Young British artist, sculptor and communist Felicia Browne, killed on the Aragon front on August 22 1936 became the first British casualty.

On September 18 1936, the executive committee of the Communist International ordered the creation of the International Brigades. The Spanish Republican government recognised the International Brigades with a base at Albacete in La Mancha.

In Britain, the Communist Party put out the call for volunteers. Pollitt appointed one of his best organisers, RW Robson, to interview volunteers and warn them of the dangers and difficulties ahead.

The first British volunteers arriving in Spain were attached to the German Thalmann Battalion and to a French Battalion fighting to defend Madrid in November 1936 and on the Cordoba front in December.

With the steady increase in numbers, Pollitt proposed the formation of a British Battalion in January 1937, by which time four companies of volunteers were in training. Together with the French, Belgians, Slavs and the American Abraham Lincoln Battalion, these formed the XV International Brigade.

All told, around 35,000 volunteers from 52 countries, including 2,500 British and Irish volunteers, of whom more than 500 lost their lives, came to defend the Spanish Republic.

Pollitt went to Spain five times during 1937 and 1938, visiting training camps, the front, hospitals, “watching, listening and noting experiences, to sense the opinions and feelings not only of the leaders, but also of the people.”

When the British Battalion was in the line Pollitt went “right into the trenches,” talking to individual volunteers and taking messages for their relatives.

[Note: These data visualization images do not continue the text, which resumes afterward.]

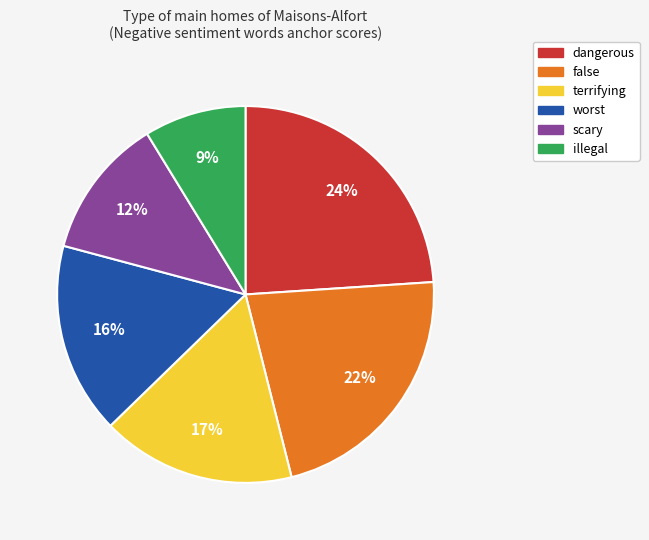

To the nearest percent, what portion does dangerous represent?

24%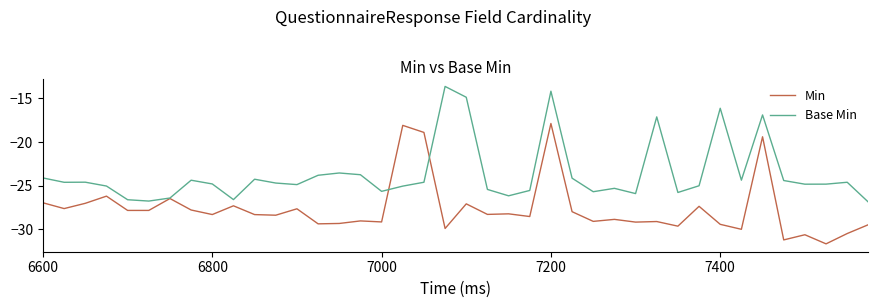

Which series has the largest total across all categories?

Base Min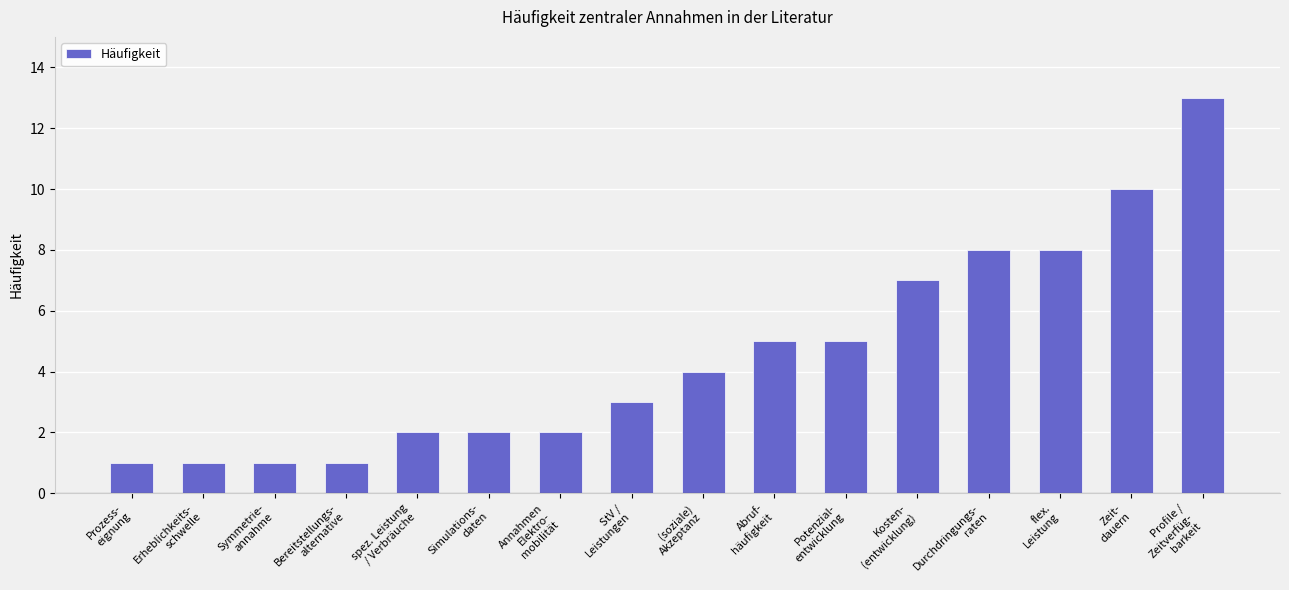

Between Kosten-
(entwicklung) and Abruf-
häufigkeit, which is larger?

Kosten-
(entwicklung)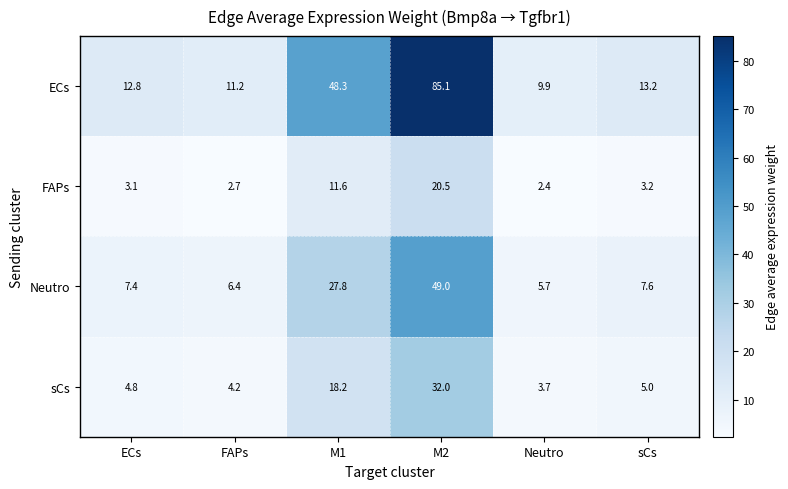

Which series changed the most between FAPs and M2?

ECs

Sam Wild, British Battalion commander at the Ebro wrote: “…other leading communists were respected and admired by the Britons in Spain. Pollitt was loved. I knew men who would give up their leave because they wanted to meet him.”

Pollitt regarded the International Brigade volunteers as the absolute best of their class. He wrote: “The British Battalion has retrieved the honour of the British labour movement. General Kleber declared that when the British are in a tight corner calling for coolness and courage, what they are defending will be held to the last.”

He went on: “These comrades are flesh of our flesh, blood of our blood, bound to us by a thousand ties. We have the right to be proud of them and to shout their bravery to the skies, so that it shall be a power in the movement towards the People’s Front.”

On this 90th anniversary of their sacrifice, the Communist Party of Britain salutes the memory of the International Brigade volunteers and all those who fought and continue to fight to defend democracy against fascism.

Alex Gordon is general secretary of the Communist Party of Britain.